Roberts Line in Manawatū was closed between Railway Ave and Kelvin Grove Rd due to downed power lines. And there were reports of a car hitting downed trees just north of Himatangi Beach turnoff and Milner Rd on SH1.

High winds kept Fire and Emergency New Zealand (Fenz) busy. There were reports of corrugated iron roofs lifting, windows breaking, trees falling and a trampoline in Wainuiomata crashing into a house.

An NZME reporter said a roof had landed in her Kelburn garden.

The Wellington City Council said there were also “reports of wires down and lamps swaying and branches breaking”, but still not widespread problems.

Tree debris is marked off by cones at the Northland Tunnel in Wellington. Photo / Katrina Bennett

Tree debris is marked off by cones at the Northland Tunnel in Wellington. Photo / Katrina Bennett

A tree was blocking the Northland tunnel and a slip on Glenmore St has been reported. There were reports of a lamp post coming down on the motorway by Grenada Village and a tree down on a house at Wainuiomata.

“We’ve got crews out just making sure things are safe. I’m told some temporary canvas roofing came loose at a school in Ngaio early [Sunday] morning but it was looked after by Fire and Emergency.”
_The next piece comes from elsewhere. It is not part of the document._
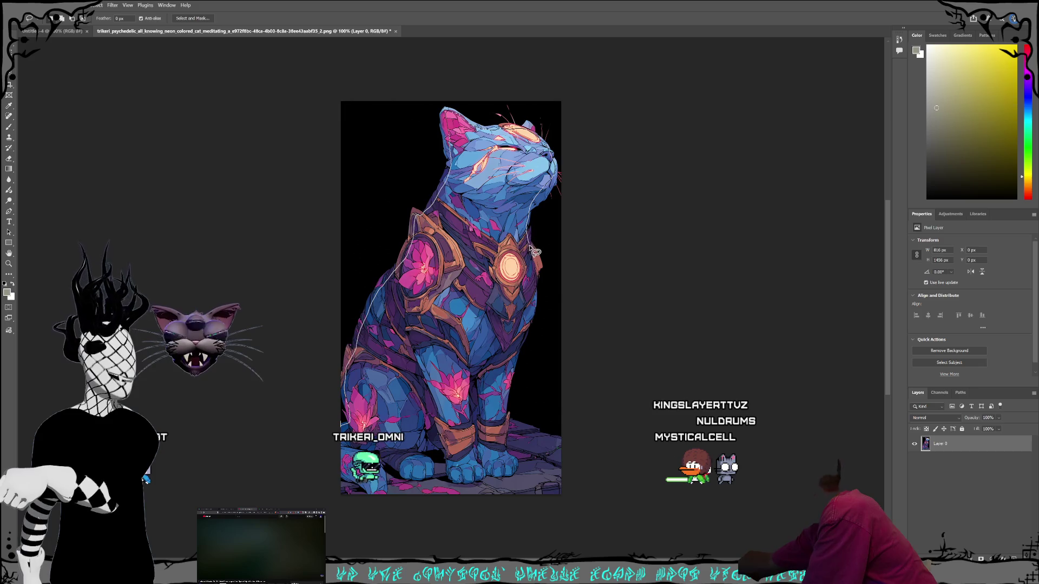
# Lasso the black background around the cat.
pyautogui.moveTo(535, 260); pyautogui.dragTo(530, 317)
More than 7000 customers were without power from Kaitoke down to Miramar due to the extreme weather, according to the Wellington Electricity website.

“The largest of the faults has taken out power supply for around 6000 customers in the Hutt Valley. The fault involves damage to two high-voltage power cables which supply the area.

“Our crews are currently in the field locating the source of the damage and will begin restoring power when it is safe to do so. We would like to thank customers for their patience as our crews deal with very challenging weather conditions.”

The agency was asking people to secure trampolines and outdoor objects to prevent them from damaging powerlines.

Residents have taken to social media to discuss the stormy conditions.

“Hard to tell if wind or earthquake right now,” Fleur Templeton wrote.

Gwynn Compton said: “Wow! We just had a 106km/h gust in Paraparaumu... it’s brutal out there at the moment.”

Waka Kotahi NZ Transport Agency said it closed the Remutaka Hill road for safety reasons as the wind intensified.

State Highway 2 has been closed at Remutaka Hill due to high winds.

State Highway 2 has been closed at Remutaka Hill due to high winds.

The strong winds also fanned a vegetation fire in Canterbury on Sunday afternoon.

Fenz said firefighters were working in windy conditions to contain and suppress a hedge fire at a rural property at Charing Cross in the Selwyn District which was threatening structures.

“The initial report of a hedge on fire was received at 3.50pm. By 4.30pm, 11 fire trucks and tankers were at the scene, supported by two helicopters and a command unit.

Crews were responding from Darfield, Burnham, Hororata, Kirwee, Rolleston, Coalgate, Rakaia and West Melton.

As of 4.35pm, the fire had extended 200 metres along the hedge.

By 7pm, five rural crews were mopping up remaining hotspots using hand tools and hoses. The other crews and a helicopter had been stood down.

Two crews remained at the scene overnight to ensure the fire didn’t flare up again.

The beginning of spring brings heavy rain and blustery winds for most of the South Island and the bottom half of the North Island.

MetService forecaster Aidan Pyselman said northwesterly gusts of over 200km/h were recorded in the Canterbury high country the previous night.

“It is also very windy in and around Wellington, with gusts of 120-130km/h on the Remutaka summit,” he said.

Wind warnings were set to expire in Hawke’s Bay, Tararua, Southland, Fiordland and Stewart Island early on Monday morning.

Yellow wind watches remained in place for Kāpiti Coast, central North Island and Otago until early this morning.